De heer Koffeman heeft gezegd dat duurzaamheid en economische groei wel degelijk samen kunnen gaan. Ik ben dat met hem eens. Je kan er een matrix van maken. Je kan het allebei niet hebben, maar dan doe je het dubbel verkeerd. Je kan economische groei hebben zonder duurzaamheid, je kan ook duurzaamheid hebben zonder economische groei, maar je kan het ook allebei hebben. Dat is niet makkelijk, maar het kan wel.

De heer Koffeman (PvdD):

In het uitgangspunt van het Groeifonds stond dat het niet strijdig moet zijn met het klimaatbeleid.

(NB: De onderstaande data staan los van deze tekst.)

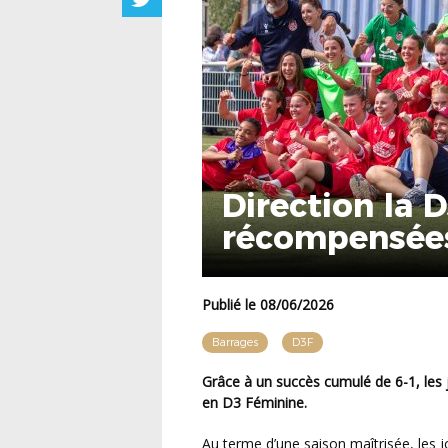
Direction la 
récompensées 
Publié le 08/06/2026
Barrages
D3F
Grâce à un succès cumulé de 6-1, les joueuses du FC Rouen 1899 décrochent leur accession
en D3 Féminine.
Au terme d’une saison maîtrisée, les joueuses de Stéphane Arnold affichent un bilan solide de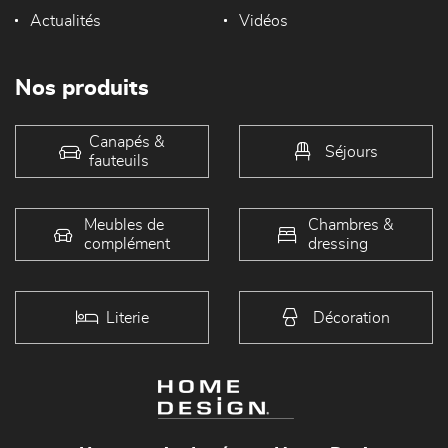
Actualités
Vidéos
Nos produits
Canapés &
Séjours
fauteuils
Meubles de
Chambres &
complément
dressing
Literie
Décoration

Dat klinkt een beetje als: als het maar aan die voorwaarden voldoet. Je zou natuurlijk ook kunnen zeggen dat het bevorderlijk moet zijn voor het klimaatbeleid. Dat kan toch een minimale voorwaarde zijn die je stelt in diezelfde matrix die de minister schetst?

Minister Hoekstra:

Ik ga het vanaf nu de matrix van Koffeman noemen, want met hem heb ik dit uitgeklaard. Ik denk dat het belangrijk is dat we ons realiseren in welk stukje van de matrix je wel terecht moet komen en bij welk stukje je moet proberen weg te blijven. De minister van Economische Zaken en ik hebben het volgende geprobeerd toe te lichten. Als je dingen wilt doen die goed zijn voor het klimaat, hoe belangrijk ook, maar die verder geen economische groei generen, dan kunnen die potentieel ergens anders in de rijksbegroting hun beslag krijgen, maar het Groeifonds is daar niet voor bedoeld. Als we wat willen doen voor de volgende generatie, naast alles wat we al uitgeven voor het hier en nu, vind ik echt — ik zou de leden van de fracties daartoe willen oproepen — dat we het aan onze stand verplicht zijn om ervoor te zorgen dat er economische groei is op de lange termijn. Daarom noem ik die beleidsterreinen. Samen met de minister van Economische Zaken ga ik het punt waar de heer Koffeman aan raakt wel nog specificeren in die brief.